→ **Your objective**
Your task is to tally the lines of the listing containing the word "logic" and report the figure alone.

→ **Exercise data**
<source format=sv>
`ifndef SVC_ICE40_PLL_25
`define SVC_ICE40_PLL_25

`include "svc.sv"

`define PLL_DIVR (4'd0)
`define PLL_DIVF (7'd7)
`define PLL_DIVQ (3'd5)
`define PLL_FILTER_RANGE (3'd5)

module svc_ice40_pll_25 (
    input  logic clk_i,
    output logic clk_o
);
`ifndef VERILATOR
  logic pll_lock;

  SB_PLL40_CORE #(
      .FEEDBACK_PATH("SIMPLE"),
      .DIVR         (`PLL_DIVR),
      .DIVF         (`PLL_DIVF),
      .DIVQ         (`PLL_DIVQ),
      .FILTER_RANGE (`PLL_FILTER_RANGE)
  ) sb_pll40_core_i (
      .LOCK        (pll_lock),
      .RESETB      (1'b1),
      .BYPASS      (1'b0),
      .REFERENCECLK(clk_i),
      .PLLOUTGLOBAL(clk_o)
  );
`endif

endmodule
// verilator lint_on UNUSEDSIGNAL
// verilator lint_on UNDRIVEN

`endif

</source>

* * *

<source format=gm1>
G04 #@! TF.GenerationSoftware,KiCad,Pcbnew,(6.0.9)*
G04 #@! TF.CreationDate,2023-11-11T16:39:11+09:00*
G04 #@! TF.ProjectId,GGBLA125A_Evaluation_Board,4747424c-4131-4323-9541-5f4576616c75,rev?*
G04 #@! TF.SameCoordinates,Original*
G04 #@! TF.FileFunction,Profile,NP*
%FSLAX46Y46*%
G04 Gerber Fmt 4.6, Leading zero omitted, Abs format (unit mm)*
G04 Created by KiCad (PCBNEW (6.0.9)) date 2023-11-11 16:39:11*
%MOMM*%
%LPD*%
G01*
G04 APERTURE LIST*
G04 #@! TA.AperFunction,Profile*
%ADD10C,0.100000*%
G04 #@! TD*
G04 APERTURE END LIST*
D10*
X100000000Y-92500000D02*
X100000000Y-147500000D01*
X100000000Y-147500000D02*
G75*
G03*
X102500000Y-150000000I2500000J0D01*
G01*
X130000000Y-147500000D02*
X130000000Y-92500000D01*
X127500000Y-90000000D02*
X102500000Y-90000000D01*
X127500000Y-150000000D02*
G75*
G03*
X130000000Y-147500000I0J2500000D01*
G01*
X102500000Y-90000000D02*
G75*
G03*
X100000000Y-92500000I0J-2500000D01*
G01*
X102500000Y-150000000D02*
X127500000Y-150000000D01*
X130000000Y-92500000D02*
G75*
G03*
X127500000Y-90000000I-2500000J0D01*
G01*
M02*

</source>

→ **Task solution**
3